Missing My Hugs
“Why Face-to-Face Still Matters”
In the middle of 2020, I really started missing the hugs. To be transparent – I didn’t grow up being a “hugger.” As a matter of fact, my family was never too big on showing affection of any kind. We all KNEW we were loved – but it was much later in life, after we had kids of our own, before my family started showing it and saying it regularly. I think the grandkids had a LOT to do with that!
It changed for me several years sooner – when I started dating my future spouse. Her family introduced me to SHOWING how they felt. It scared me to frigging death! They absolutely slobbered all over me.
But after the initial shock wore off – I started liking it, and I wanted my future family to grow up that way! I became a hugger.
There’s something very medicinal about a solid, totally plutonic, well-timed hug. It is very cathartic when delivered and received well. I’m certainly not saying it should be the “norm” in the workplace, but I have to tell you – there are a couple of people who just seem to know when I have needed a hug through the years; it has made all the difference for me!
Unfortunately - that all changed last year – not only for “hugs-sake” but even for face-to-face contact for any meaningful amount of time. Certainly, we have seen how technology can be used to fill part of the gap, and most of us have learned to adapt very well. We have even learned some things that will allow us to be even more productive down the road. But we should NEVER allow this to replace face-to-face totally.
Here’s why responsible and planned face-to-face meetings are still crucial to actively building and sustaining corporate culture remotely.
Building Culture Requires Engagement – Virtualizing social interaction runs the risk of further decreasing engagement, which is critical for effectiveness, innovation, and culture development. Consider how team members, many of whom are not engaged anyway (workplace disengagement remains around 70% in America), might be much more negatively impacted in online specific environments. Statistics show us that 93% of communication is indeed non-verbal. Face-to-face interaction allows participants a host of subtle cues, making it easy to tell if someone is not engaged and address such matters in real-time. Finding safe ways to connect face-to-face periodically helps with engagement.
Building Culture Requires Interaction – Steve Jobs once suggested that the real progress of innovation occurs not in planned meetings but in the spontaneous interactions -- from coffee breaks and lunches to random hallway conversations -- around the office. One of the attractions of virtual meetings is their finiteness. When you turn off Zoom, the meeting is over, and you can move on. But that might also turn out to be one of the most significant liabilities of virtual meetings. It typically eliminates the follow-up interactions. Begin encouraging Zoom participants to have follow-up Zoom calls to chat. Send a spontaneous Starbucks gift card to several colleagues and commit to meet them outside at a spot for a socially distanced chat. Face-to-face matters THAT much!
Building Culture Requires Depth – We have all heard the saying, “no one cares how much you know until they know how much you care.” The fact is that building a significant and sustainable culture has always been difficult – even when we were able to hug! But extra diligence must be present now while we cannot. Why? Because human beings are wired for connection. And not just superficial – it must feel real. Each of us has experienced the contrast between a formal classroom setting versus the deeper interaction and experience of exchanging ideas with a trusted colleague. In the long-term, virtual interactions could actually hinder social network development and the creation of friendships that provide the opportunity for bouncing ideas off each other moving forward. Thriving organizational cultures have lots of this! Remember, it’s the coffee breaks, lunches, and dinners that provide the real opportunities to develop relationships with others – and culture.

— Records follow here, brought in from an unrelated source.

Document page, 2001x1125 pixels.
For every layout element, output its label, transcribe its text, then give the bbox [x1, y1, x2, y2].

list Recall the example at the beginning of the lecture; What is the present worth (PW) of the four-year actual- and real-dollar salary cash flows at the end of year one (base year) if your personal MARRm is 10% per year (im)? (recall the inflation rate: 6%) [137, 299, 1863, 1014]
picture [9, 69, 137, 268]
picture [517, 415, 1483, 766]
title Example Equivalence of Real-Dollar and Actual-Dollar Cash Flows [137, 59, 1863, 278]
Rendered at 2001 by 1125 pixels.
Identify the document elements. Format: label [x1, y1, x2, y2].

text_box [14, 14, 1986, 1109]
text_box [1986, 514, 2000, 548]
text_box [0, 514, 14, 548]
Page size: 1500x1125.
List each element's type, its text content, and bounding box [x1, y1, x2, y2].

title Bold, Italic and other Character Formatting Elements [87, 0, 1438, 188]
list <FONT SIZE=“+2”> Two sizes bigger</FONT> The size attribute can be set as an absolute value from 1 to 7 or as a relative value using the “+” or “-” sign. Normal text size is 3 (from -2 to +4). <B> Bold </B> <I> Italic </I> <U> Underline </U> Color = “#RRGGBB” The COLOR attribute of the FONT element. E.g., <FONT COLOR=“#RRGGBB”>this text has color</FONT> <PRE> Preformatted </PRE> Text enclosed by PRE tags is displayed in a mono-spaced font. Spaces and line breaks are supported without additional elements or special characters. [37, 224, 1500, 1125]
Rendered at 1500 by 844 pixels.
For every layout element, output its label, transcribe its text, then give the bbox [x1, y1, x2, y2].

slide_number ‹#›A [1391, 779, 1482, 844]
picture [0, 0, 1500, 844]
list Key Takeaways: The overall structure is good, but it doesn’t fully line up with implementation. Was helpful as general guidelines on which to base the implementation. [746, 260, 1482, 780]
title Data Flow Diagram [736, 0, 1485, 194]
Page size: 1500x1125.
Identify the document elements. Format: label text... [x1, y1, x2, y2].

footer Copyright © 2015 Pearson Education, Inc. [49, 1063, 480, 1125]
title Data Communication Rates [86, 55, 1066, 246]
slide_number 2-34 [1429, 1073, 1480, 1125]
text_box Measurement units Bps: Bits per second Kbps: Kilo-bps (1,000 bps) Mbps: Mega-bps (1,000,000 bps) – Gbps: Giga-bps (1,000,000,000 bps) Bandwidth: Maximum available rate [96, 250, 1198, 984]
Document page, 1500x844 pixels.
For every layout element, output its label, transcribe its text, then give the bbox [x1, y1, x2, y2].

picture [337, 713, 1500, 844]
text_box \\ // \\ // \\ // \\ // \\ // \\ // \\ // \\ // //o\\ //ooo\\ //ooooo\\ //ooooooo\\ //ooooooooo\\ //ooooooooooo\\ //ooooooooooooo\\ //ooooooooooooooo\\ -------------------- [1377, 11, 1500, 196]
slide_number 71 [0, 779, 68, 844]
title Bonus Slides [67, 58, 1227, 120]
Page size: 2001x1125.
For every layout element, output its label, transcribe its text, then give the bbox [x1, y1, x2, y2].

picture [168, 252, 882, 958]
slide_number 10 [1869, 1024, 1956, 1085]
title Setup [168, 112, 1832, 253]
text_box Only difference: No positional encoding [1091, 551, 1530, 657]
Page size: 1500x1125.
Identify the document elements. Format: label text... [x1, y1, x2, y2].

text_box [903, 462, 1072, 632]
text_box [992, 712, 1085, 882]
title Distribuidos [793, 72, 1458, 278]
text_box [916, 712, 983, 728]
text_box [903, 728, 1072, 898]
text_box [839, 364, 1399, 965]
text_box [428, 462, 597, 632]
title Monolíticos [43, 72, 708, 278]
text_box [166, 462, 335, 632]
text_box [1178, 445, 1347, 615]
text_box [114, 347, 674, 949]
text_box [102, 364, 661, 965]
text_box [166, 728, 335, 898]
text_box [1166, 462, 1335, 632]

At the end of the day, these concerns suggest the need for a balance between virtual and face-to-face interaction to achieve a successful social interaction equilibrium and the flourishing organizational culture we desire. Although virtual communication has temporarily replaced much of our face-to-face interactions, we hope that post-pandemic business organizations exercise caution and discernment in deciding just how much to change routines, activities, and ways of getting things done. Virtual communication has many benefits, but in our view, the value of face-to-face communication simply cannot be replaced.